» Text

Content starts

Heartiste on Jeb Bush’s Beta-ness, and Schanberg on McCain’s Treason

And they complained when Donald mentioned Jeb’s wife.

More and more, I think there is a large part of the electorate that just hates politicians – all of them. I think I’d like Rick Perry as a friend, but when I see him demand an apology from Donald for all veterans, my stomach turns.

Donald has wisely positioned himself as the anti-politician, and it is a role he fills well. No politician would say a tenth the things he says. And every time real politicians try to fight him, it makes it ever easier to take Donald’s side.

Along those lines, I remember the story of an ex-Special Forces officer and POW activist who grabbed one of John McCain’s aides, pulled him a stairwell, and gave him a beating right in the Capitol Building. I read about it in a media article which portrayed the guy as a nutcase, and back then in those pre-internet days, if the media said it, it must be true. But then I read this, by Pulitzer Prize winning NY Times Reporter Sydney Schanburg.

John McCain, who has risen to political prominence on his image as a Vietnam POW war hero, has, inexplicably, worked very hard to hide from the public stunning information about American prisoners in Vietnam who, unlike him, didn’t return home. Throughout his Senate career, McCain has quietly sponsored and pushed into federal law a set of prohibitions that keep the most revealing information about these men buried as classified documents. Thus the war hero who people would logically imagine as a determined crusader for the interests of POWs and their families became instead the strange champion of hiding the evidence and closing the books…

The sum of the secrets McCain has sought to hide is not small. There exists a telling mass of official documents, radio intercepts, witness depositions, satellite photos of rescue symbols that pilots were trained to use, electronic messages from the ground containing the individual code numbers given to airmen, a rescue mission by a special forces unit that was aborted twice by Washington—and even sworn testimony by two Defense secretaries that “men were left behind.” This imposing body of evidence suggests that a large number—the documents indicate probably hundreds—of the U.S. prisoners held by Vietnam were not returned when the peace treaty was signed in January 1973 and Hanoi released 591 men, among them Navy combat pilot John S. McCain…

The pressure from the families and Vietnam veterans finally forced the creation, in late 1991, of a Senate Select Committee on POW/MIA Affairs. The chairman was John Kerry. McCain, as a former POW, was its most pivotal member. In the end, the committee became part of the debunking machine.

Content ends

Write out the text above on Jeb Bush and John McCain in full, word for word.

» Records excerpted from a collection

Content starts

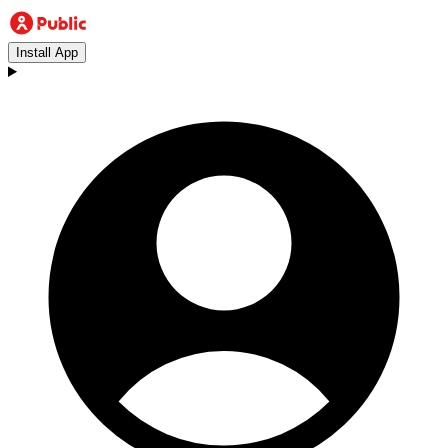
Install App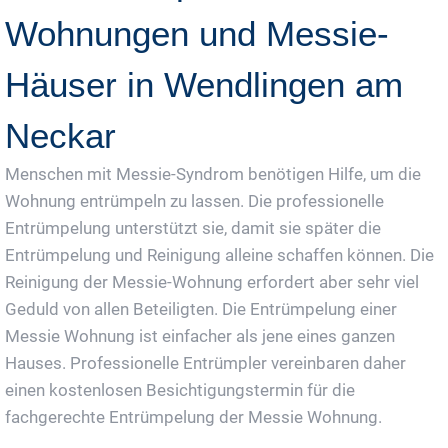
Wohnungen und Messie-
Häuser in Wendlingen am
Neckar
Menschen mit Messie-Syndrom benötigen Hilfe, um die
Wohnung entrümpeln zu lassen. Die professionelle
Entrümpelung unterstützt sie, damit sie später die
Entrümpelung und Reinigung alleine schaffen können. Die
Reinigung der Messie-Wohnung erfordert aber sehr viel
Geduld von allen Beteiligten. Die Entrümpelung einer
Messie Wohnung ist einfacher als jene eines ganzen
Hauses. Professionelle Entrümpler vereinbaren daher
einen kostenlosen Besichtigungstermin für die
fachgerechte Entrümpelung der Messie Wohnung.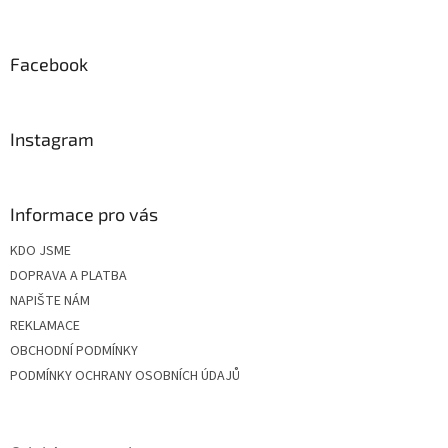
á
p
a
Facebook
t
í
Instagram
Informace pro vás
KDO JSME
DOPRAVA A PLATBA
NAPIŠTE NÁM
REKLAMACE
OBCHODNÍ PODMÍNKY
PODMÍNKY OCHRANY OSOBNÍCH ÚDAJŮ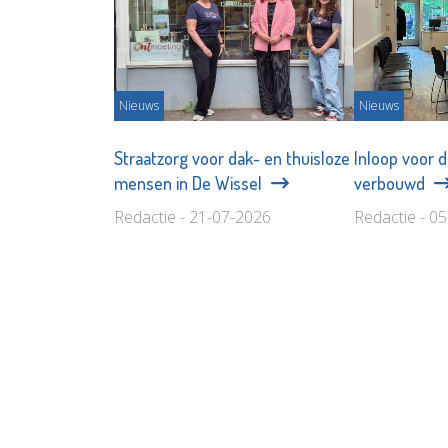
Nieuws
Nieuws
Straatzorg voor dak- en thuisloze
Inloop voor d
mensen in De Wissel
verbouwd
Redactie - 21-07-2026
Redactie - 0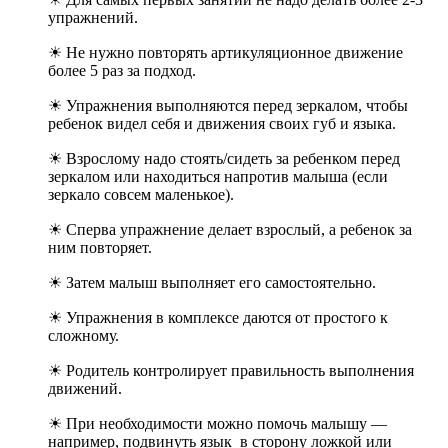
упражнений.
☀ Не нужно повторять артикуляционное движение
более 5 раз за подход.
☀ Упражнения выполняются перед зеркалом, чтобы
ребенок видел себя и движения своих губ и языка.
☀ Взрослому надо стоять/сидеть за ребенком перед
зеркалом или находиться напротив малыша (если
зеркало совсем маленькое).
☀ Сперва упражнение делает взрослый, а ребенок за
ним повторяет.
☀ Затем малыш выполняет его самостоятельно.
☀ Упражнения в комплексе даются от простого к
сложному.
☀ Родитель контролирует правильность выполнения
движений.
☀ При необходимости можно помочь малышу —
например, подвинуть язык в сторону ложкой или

Content ends
Content starts

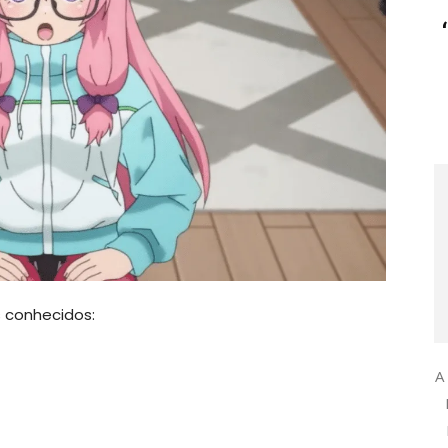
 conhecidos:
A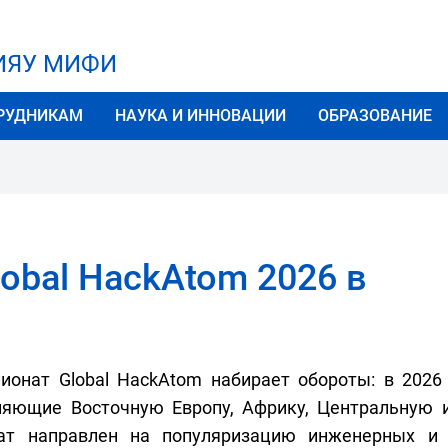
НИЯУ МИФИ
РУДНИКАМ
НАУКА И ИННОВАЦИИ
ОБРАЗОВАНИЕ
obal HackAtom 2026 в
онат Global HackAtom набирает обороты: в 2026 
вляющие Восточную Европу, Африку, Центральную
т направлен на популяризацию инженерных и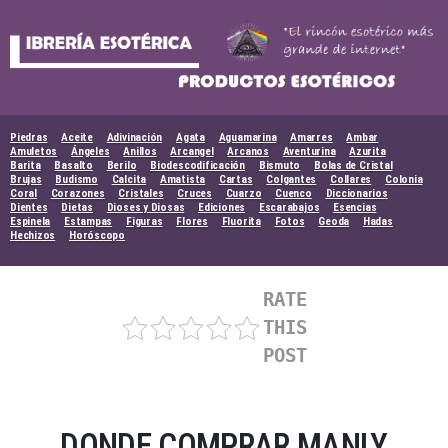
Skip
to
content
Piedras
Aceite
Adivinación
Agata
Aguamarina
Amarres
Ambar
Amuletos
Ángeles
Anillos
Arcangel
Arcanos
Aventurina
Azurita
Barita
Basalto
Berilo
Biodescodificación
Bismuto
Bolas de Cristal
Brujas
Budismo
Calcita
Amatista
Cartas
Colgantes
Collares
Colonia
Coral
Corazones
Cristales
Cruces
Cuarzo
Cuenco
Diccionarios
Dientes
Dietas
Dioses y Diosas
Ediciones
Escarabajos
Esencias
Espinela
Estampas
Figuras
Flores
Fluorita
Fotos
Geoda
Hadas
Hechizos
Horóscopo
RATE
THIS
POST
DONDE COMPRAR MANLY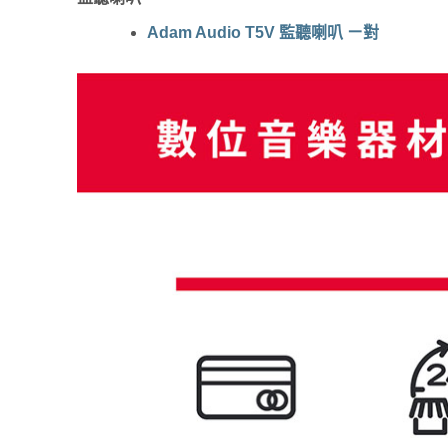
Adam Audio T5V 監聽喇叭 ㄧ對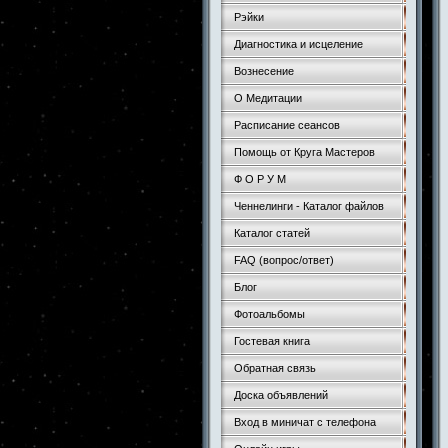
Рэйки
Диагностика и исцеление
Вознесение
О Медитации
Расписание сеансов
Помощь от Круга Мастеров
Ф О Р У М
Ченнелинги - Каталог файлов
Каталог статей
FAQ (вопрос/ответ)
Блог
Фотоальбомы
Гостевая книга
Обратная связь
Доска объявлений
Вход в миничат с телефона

Content ends
Content starts

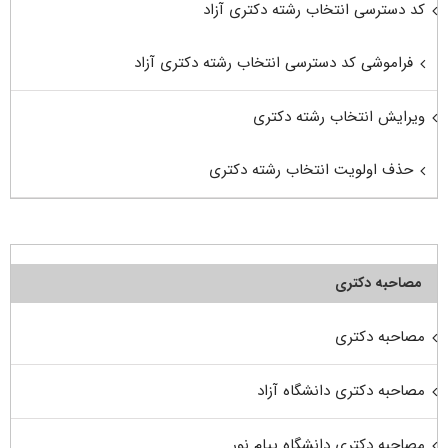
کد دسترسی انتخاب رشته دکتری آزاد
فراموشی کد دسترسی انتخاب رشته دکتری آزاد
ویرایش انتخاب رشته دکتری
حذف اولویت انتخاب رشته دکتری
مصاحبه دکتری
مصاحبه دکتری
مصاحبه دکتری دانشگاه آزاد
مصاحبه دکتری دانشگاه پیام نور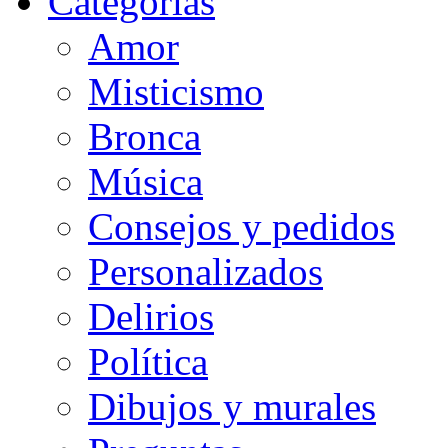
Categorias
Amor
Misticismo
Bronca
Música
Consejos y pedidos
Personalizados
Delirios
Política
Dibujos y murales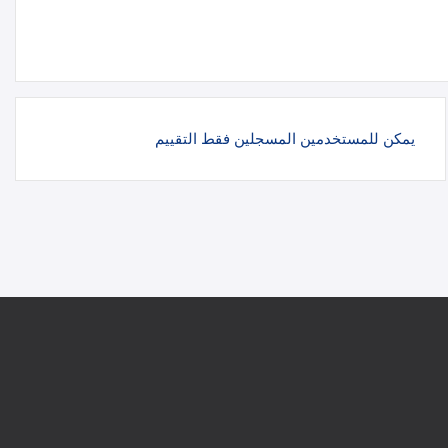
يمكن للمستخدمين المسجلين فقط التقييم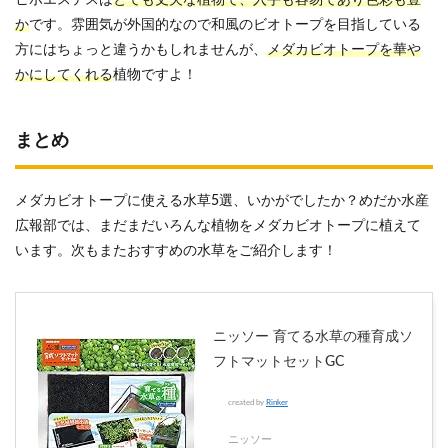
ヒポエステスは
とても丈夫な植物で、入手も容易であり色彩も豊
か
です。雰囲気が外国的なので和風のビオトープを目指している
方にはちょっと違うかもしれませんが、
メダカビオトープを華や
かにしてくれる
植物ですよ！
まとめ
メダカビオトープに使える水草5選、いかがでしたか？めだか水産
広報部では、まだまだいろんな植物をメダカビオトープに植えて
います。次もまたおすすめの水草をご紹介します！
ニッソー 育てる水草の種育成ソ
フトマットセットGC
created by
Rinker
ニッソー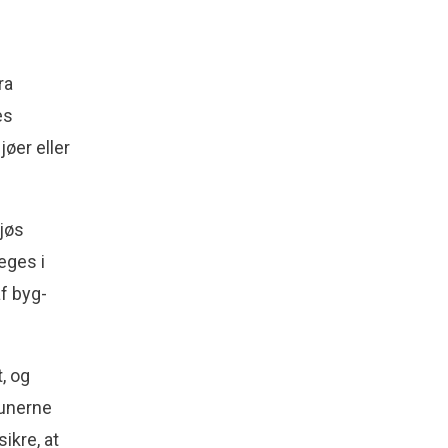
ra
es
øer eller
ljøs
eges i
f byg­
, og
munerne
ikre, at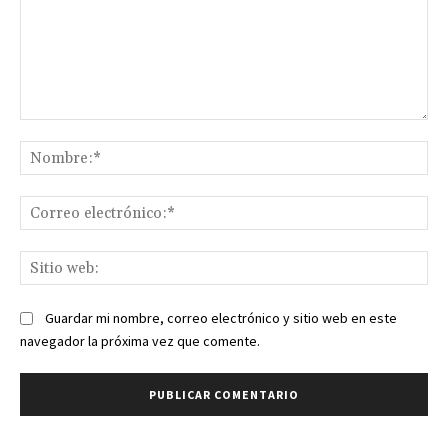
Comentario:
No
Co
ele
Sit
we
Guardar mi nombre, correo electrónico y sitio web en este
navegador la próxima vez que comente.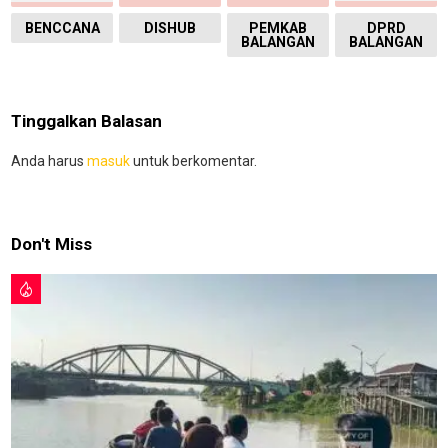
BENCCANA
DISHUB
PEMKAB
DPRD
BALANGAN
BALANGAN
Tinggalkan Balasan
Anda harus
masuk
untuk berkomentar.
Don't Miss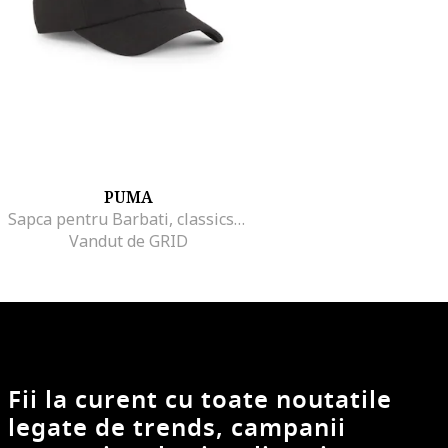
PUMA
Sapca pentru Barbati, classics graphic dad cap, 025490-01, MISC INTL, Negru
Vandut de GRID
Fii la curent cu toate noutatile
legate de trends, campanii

Content ends

» Task result
Heartiste on Jeb Bush’s Beta-ness, and Schanberg on McCain’s Treason

And they complained when Donald mentioned Jeb’s wife.

More and more, I think there is a large part of the electorate that just hates politicians – all of them. I think I’d like Rick Perry as a friend, but when I see him demand an apology from Donald for all veterans, my stomach turns.

Donald has wisely positioned himself as the anti-politician, and it is a role he fills well. No politician would say a tenth the things he says. And every time real politicians try to fight him, it makes it ever easier to take Donald’s side.

Along those lines, I remember the story of an ex-Special Forces officer and POW activist who grabbed one of John McCain’s aides, pulled him a stairwell, and gave him a beating right in the Capitol Building. I read about it in a media article which portrayed the guy as a nutcase, and back then in those pre-internet days, if the media said it, it must be true. But then I read this, by Pulitzer Prize winning NY Times Reporter Sydney Schanburg.

John McCain, who has risen to political prominence on his image as a Vietnam POW war hero, has, inexplicably, worked very hard to hide from the public stunning information about American prisoners in Vietnam who, unlike him, didn’t return home. Throughout his Senate career, McCain has quietly sponsored and pushed into federal law a set of prohibitions that keep the most revealing information about these men buried as classified documents. Thus the war hero who people would logically imagine as a determined crusader for the interests of POWs and their families became instead the strange champion of hiding the evidence and closing the books…

The sum of the secrets McCain has sought to hide is not small. There exists a telling mass of official documents, radio intercepts, witness depositions, satellite photos of rescue symbols that pilots were trained to use, electronic messages from the ground containing the individual code numbers given to airmen, a rescue mission by a special forces unit that was aborted twice by Washington—and even sworn testimony by two Defense secretaries that “men were left behind.” This imposing body of evidence suggests that a large number—the documents indicate probably hundreds—of the U.S. prisoners held by Vietnam were not returned when the peace treaty was signed in January 1973 and Hanoi released 591 men, among them Navy combat pilot John S. McCain…

The pressure from the families and Vietnam veterans finally forced the creation, in late 1991, of a Senate Select Committee on POW/MIA Affairs. The chairman was John Kerry. McCain, as a former POW, was its most pivotal member. In the end, the committee became part of the debunking machine.